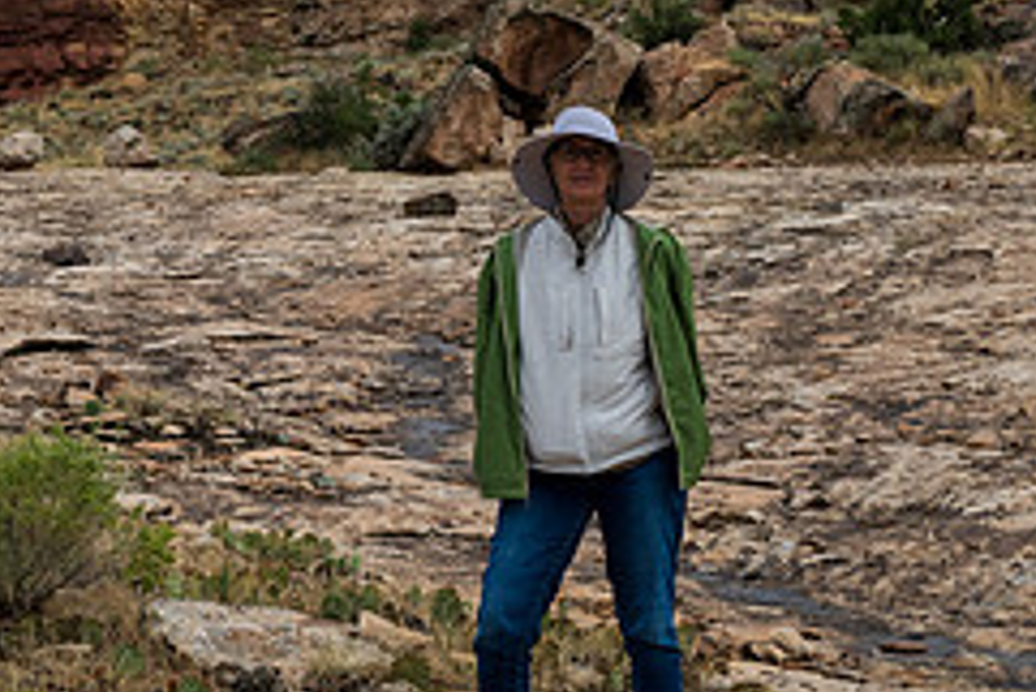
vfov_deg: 15.0
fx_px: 2620
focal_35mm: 91
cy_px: 272
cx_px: 60
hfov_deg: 21.7
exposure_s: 1/250
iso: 450
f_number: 14
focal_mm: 32
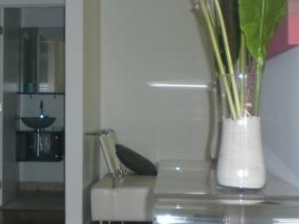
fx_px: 665
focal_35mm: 77
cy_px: 115
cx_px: 97
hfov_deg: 25.2
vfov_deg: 19.1
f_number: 3.1
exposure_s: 1/60
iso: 200
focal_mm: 6.3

# Try it
Return all the records above exactly, pictures omitted.

# Output for this exercise
vfov_deg: 15.0
fx_px: 2620
focal_35mm: 91
cy_px: 272
cx_px: 60
hfov_deg: 21.7
exposure_s: 1/250
iso: 450
f_number: 14
focal_mm: 32
fx_px: 665
focal_35mm: 77
cy_px: 115
cx_px: 97
hfov_deg: 25.2
vfov_deg: 19.1
f_number: 3.1
exposure_s: 1/60
iso: 200
focal_mm: 6.3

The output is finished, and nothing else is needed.